From the line with "left shoulder: (177, 69)" through the final line of the entries below, write out each line exactly and nothing else.

*-*-*

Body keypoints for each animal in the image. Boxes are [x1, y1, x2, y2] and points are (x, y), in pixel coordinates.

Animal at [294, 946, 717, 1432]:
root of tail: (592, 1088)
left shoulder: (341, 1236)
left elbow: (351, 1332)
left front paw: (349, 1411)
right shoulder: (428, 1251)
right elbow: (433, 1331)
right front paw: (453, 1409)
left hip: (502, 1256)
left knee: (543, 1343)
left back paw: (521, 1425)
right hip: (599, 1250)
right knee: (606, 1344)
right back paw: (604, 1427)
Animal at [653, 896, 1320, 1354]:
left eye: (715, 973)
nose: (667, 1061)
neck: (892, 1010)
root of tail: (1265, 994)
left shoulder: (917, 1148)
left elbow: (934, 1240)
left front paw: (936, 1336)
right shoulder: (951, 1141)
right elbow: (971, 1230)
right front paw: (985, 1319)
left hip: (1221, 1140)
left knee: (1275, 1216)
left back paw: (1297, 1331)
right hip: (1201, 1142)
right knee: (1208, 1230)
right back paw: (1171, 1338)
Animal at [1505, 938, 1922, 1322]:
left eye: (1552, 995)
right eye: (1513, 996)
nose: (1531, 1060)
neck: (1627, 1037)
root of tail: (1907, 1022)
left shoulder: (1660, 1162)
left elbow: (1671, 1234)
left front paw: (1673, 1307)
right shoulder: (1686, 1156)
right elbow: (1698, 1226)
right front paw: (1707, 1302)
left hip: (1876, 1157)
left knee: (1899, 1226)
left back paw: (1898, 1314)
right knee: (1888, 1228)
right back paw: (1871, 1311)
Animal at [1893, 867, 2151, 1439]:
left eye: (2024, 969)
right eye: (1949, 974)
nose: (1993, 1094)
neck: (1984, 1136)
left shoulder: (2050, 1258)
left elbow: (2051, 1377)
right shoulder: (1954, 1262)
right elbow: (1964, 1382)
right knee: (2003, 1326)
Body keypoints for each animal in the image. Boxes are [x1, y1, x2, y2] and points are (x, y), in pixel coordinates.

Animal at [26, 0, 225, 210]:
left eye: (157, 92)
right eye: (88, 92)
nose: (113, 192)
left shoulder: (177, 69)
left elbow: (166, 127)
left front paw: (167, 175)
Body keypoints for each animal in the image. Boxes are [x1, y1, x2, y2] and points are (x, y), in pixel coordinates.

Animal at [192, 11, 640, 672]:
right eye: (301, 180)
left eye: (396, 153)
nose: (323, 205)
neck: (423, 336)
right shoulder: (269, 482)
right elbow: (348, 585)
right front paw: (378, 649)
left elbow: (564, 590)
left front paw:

*-*-*

• REPLY:
left shoulder: (177, 69)
left elbow: (166, 127)
left front paw: (167, 175)
Body keypoints for each animal in the image. Boxes are [x1, y1, x2, y2] and points are (x, y), in pixel coordinates.

Animal at [192, 11, 640, 672]:
right eye: (301, 180)
left eye: (396, 153)
nose: (323, 205)
neck: (423, 336)
right shoulder: (269, 482)
right elbow: (348, 585)
right front paw: (378, 649)
left elbow: (564, 590)
left front paw:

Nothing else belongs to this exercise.